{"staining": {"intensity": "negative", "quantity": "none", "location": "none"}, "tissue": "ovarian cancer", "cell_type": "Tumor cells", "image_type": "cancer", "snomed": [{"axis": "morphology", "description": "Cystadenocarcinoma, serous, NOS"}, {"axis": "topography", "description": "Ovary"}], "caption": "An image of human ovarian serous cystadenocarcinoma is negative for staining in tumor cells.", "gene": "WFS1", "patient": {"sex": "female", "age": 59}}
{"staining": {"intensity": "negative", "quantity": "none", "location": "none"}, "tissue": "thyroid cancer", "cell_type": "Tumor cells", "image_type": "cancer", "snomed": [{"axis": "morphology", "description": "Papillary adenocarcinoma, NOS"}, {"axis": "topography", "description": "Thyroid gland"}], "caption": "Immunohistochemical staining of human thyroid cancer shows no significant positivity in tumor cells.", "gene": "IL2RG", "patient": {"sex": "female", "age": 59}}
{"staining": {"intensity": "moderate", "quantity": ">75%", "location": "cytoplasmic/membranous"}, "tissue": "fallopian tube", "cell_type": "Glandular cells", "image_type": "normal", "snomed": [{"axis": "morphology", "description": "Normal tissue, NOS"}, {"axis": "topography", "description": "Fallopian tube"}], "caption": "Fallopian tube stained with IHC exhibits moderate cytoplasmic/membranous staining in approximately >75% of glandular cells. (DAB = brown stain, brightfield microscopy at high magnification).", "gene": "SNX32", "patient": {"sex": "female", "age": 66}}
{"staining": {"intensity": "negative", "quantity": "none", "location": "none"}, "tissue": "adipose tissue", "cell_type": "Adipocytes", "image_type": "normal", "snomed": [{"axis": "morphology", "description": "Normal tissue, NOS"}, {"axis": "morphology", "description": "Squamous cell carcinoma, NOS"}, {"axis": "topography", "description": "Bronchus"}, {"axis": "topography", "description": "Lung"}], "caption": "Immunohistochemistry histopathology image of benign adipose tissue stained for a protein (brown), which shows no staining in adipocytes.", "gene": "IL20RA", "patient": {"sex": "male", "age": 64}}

========================

- [WHAT YOU HAVE TO DO] Reproduce exactly the first line of the listing and every line after it, through the one containing "staining of human". Nothing else belongs in the output.

- [TASK ANSWER]
{"staining": {"intensity": "negative", "quantity": "none", "location": "none"}, "tissue": "ovarian cancer", "cell_type": "Tumor cells", "image_type": "cancer", "snomed": [{"axis": "morphology", "description": "Cystadenocarcinoma, serous, NOS"}, {"axis": "topography", "description": "Ovary"}], "caption": "An image of human ovarian serous cystadenocarcinoma is negative for staining in tumor cells.", "gene": "WFS1", "patient": {"sex": "female", "age": 59}}
{"staining": {"intensity": "negative", "quantity": "none", "location": "none"}, "tissue": "thyroid cancer", "cell_type": "Tumor cells", "image_type": "cancer", "snomed": [{"axis": "morphology", "description": "Papillary adenocarcinoma, NOS"}, {"axis": "topography", "description": "Thyroid gland"}], "caption": "Immunohistochemical staining of human thyroid cancer shows no significant positivity in tumor cells.", "gene": "IL2RG", "patient": {"sex": "female", "age": 59}}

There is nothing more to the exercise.